When 90% of AI Agents Fail: What Zendesk’s Team Learned Building the Real Thing
Based on a talk by Mirza Beširović at ProductLab Conference 2025 [Slides included]
At ProductLab Conference 2025, Mirza Beširović, AI Product Leader at Zendesk, shared what their team has learned building and scaling AI agents in real production environments — where systems need to withstand high interaction volumes, unpredictable customer behavior, and real business stakes.

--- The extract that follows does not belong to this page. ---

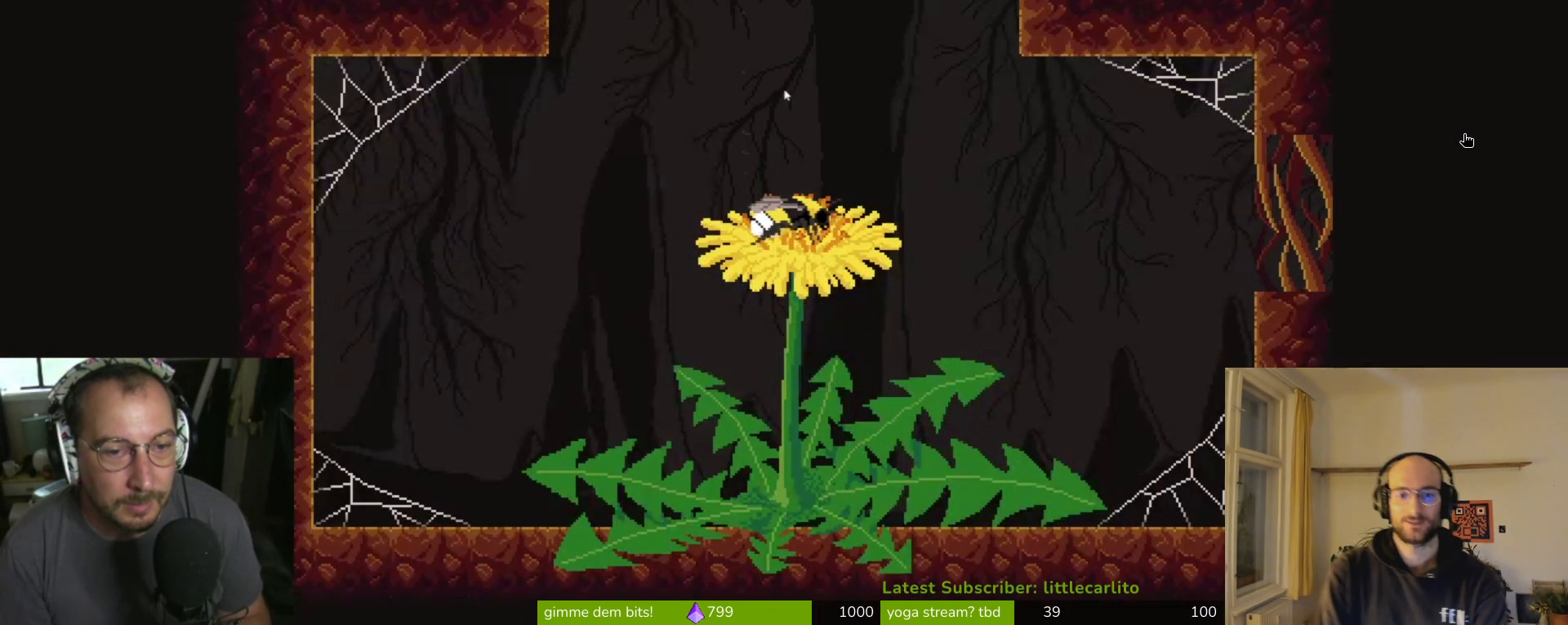
{"dt_ms": 500, "buttons": [], "left_stick": "right", "right_stick": "center", "events": [[67, "left_stick", "center"], [467, "left_stick", "right"]]}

This post summarizes Mirza’s talk. Quotes are from the session, but the wording and commentary are mine.
Mirza stood on stage and asked a simple question:
“Raise your hand if you’ve built an AI agent in the past six months.”
About half the room raised their hands.
“Keep it up if it actually worked the way you wanted it to work.”
Half the hands went down.
“Keep it up if you’re still using it six months later.”
Only about 10% remained.
The room got quiet. That uncomfortable kind of quiet when someone just said the thing everyone was thinking but nobody wanted to admit.
Mirza leads Zendesk’s AI agents platform. They process millions of customer service interactions, dealing with handoffs that fail, latency that kills trust, agents that break.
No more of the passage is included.